Paulo Vinícius Coelho
A história contemporânea do Brasil prova que a defesa da democracia é imprescindível e urgente. O autoritarismo, mácula que parece estar sempre à espreita em nosso país, tomou forma e avançou contra os direitos sociais, especialmente na última década. Milhões de compatriotas foram vitimados pela carestia, o desemprego e a fome. Somou-se ao vírus que causou a pandemia, a praga da ignorância.

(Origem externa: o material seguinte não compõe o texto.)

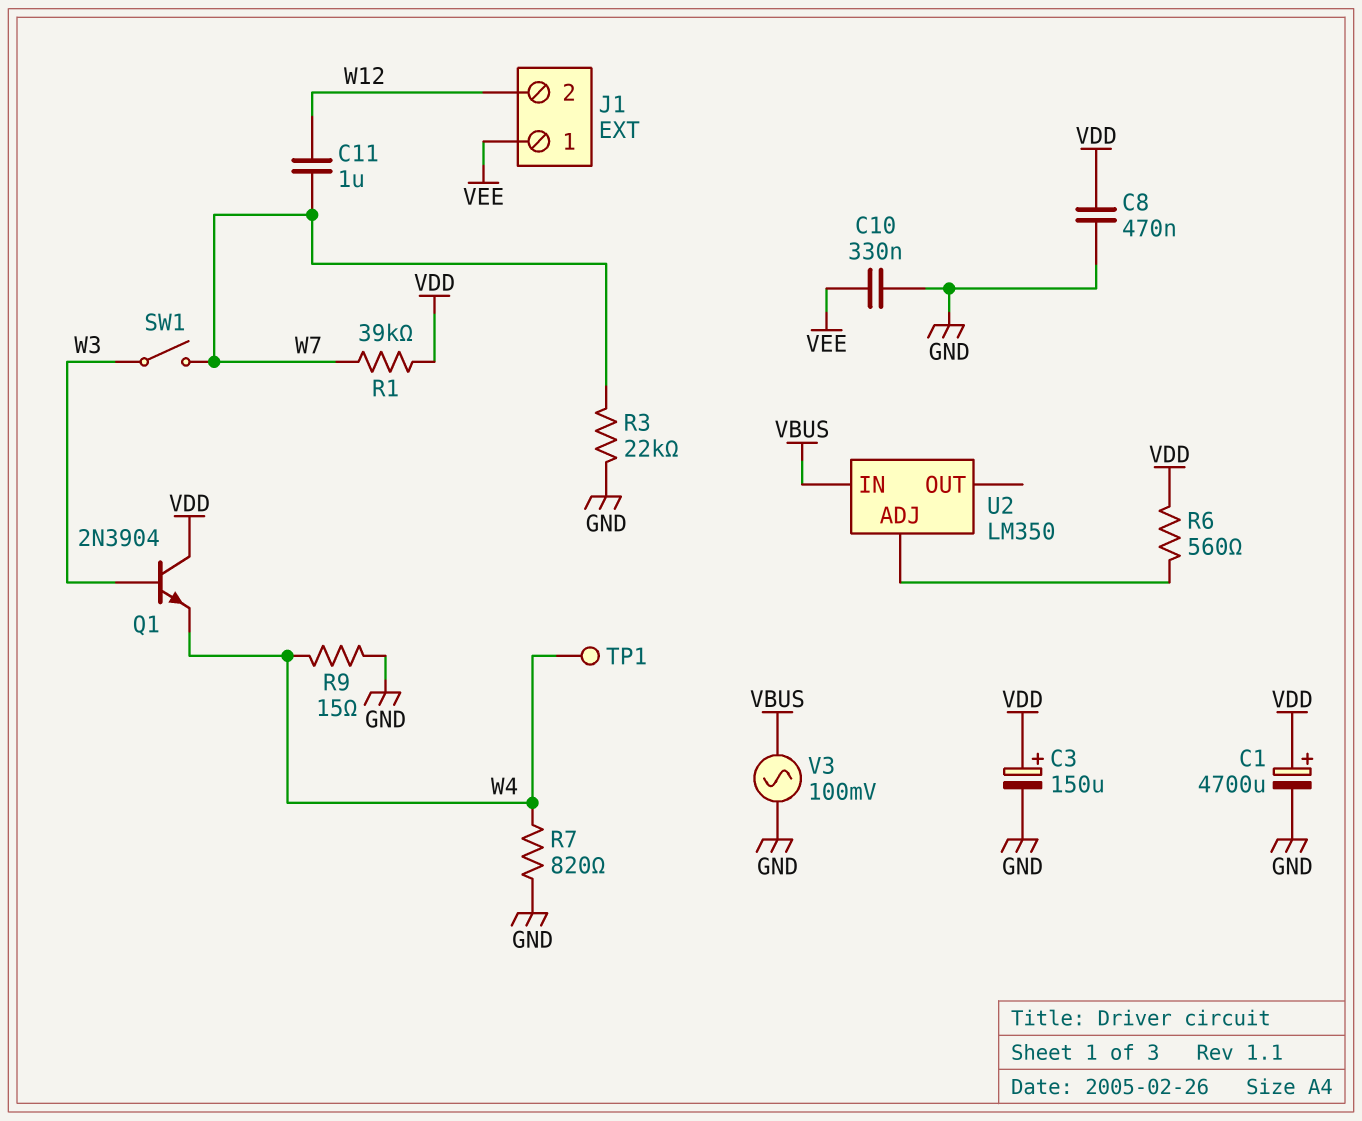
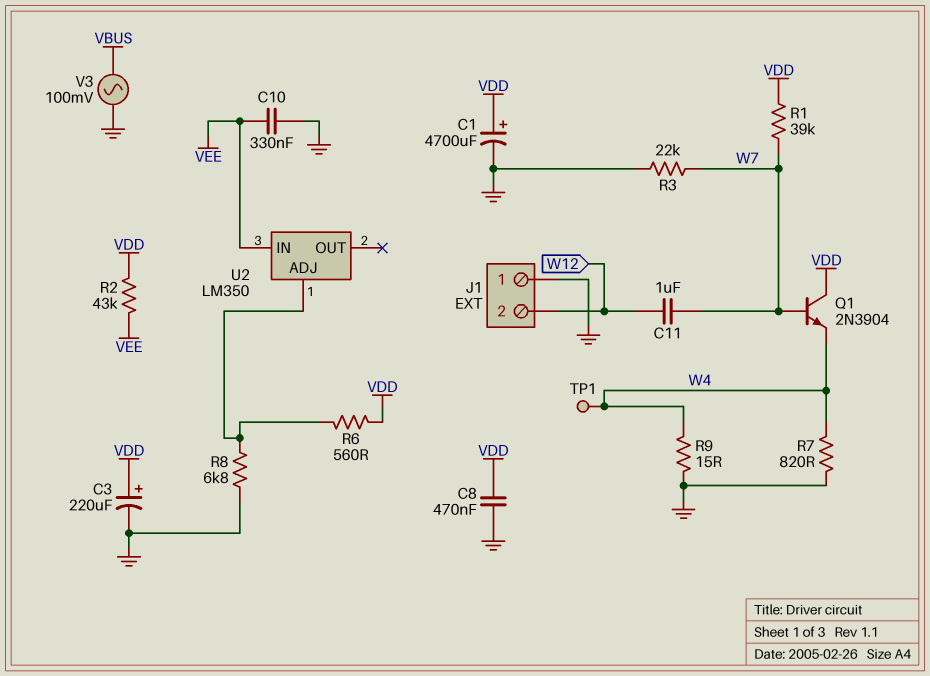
C3: 150uF (plus VDD, minus GND) -> 220uF (plus VDD, minus GND)
J1 pin 1: VEE -> GND
Q1: NPN 2N3904 (B W3, C VDD, E W4) -> NPN 2N3904 (B W7, C VDD, E W4)
R2: none -> 43k (VDD, VEE)
R8: none -> 6.8k (GND, U2/ADJ)
SW1: switch (W3, W7) -> none
U2 pin IN: VBUS -> VEE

Cultura e educação, sob a gestão do obscurantismo, foram, quando não escanteadas, atacadas.
O que os tiranos nunca entenderam é que, quando o muro separa, uma ponte une – salve Paulo César Pinheiro!

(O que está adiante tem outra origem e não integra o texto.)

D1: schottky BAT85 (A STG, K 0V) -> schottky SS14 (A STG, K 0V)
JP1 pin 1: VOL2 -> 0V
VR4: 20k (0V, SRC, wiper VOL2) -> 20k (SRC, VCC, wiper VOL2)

Os setores verdadeiramente comprometidos com a democracia nunca baixaram a guarda. Os fazedores e trabalhadores da cultura, destacadamente, fizeram de seus filmes, suas músicas e suas apresentações uma verdadeira fortaleza em defesa do Brasil que queremos e podemos ser.
No Maranhão, o mais tradicional evento do audiovisual seguiu arquitetando sua trajetória, alinhado ao que há de mais potente no cinema: a possibilidade de representar e mudar a realidade. Desde 1977 é assim. o Festival Guarnicê de Cinema é uma janela posicionada do lado certo da história. Quando o festival surgiu, a luta era contra a censura, a perseguição e outros sintomas da ditadura militar. Depois, nos anos 90, a extinção do Ministério da Cultura e o desmonte da cadeia cinematográfica. Recentemente, uma nova extinção do MINC, mais censura e mais perseguição.

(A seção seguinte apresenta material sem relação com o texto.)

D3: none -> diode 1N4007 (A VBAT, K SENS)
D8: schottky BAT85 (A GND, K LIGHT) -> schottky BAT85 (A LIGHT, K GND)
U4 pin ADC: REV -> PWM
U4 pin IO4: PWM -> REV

Agora, no momento em que respiramos mais aliviados com a derrota da extrema-direita, podemos comemorar, mas sem alimentar ilusões. Afinal, democracia é caminhada constante, construção permanente.
Todos os anos, o Guarnicê escolhe um tema que orienta a programação do festival e conversa com o momento vivido pela sociedade. Em praticamente todas as edições, a democracia permeou o mote do evento. Neste ano, porém, a palavra virou protagonista, como deve ser. O Guarnicê 46 possui um tema que é um verdadeiro mantra: DEMOCRACIA EM CENA.
A máxima foi brilhantemente retratada pela artista visual Silvana Mendes, que utilizou técnicas de colagem para homenagear, principalmente, as mulheres do audiovisual maranhense. Cantava a Estação Primeira de Mangueira em 2019: “tem sangue retinto pisado atrás do herói emoldurado/ mulheres, tamoios, mulatos/ eu quero um país que não está no retrato!’’. O recado foi ouvido. Na arte elaborada por Silvana, o Brasil mulher-negra está no retrato.
Portanto, o que a edição 46 do Guarnicê propõe é um verdadeiro manifesto em defesa do cinema brasileiro e dos valores democráticos, alicerçado na crença de que a cultura só pode existir, só pode Guarnicê, no tempo da democracia. E isso significa, também, garantir que o público tenha acesso às produções nacionais nas suas mais diversas formas.
É necessário que o Estado garanta as condições para o financiamento, a produção e a distribuição do cinema brasileiro, num movimento de contraposição à hegemonia da indústria norte-americana.
Mais do que isso: para que seja verdadeiramente democrática, a cultura precisa ser capaz de representar a diversidade do povo brasileiro. É preciso que nos reconheçamos nos palcos, nas praças e nas telas.
DEMOCRACIA EM CENA, então, é comemoração com o processo de reconstrução do setor cultural brasileiro, mas é, acima de tudo, desejo de MAIS.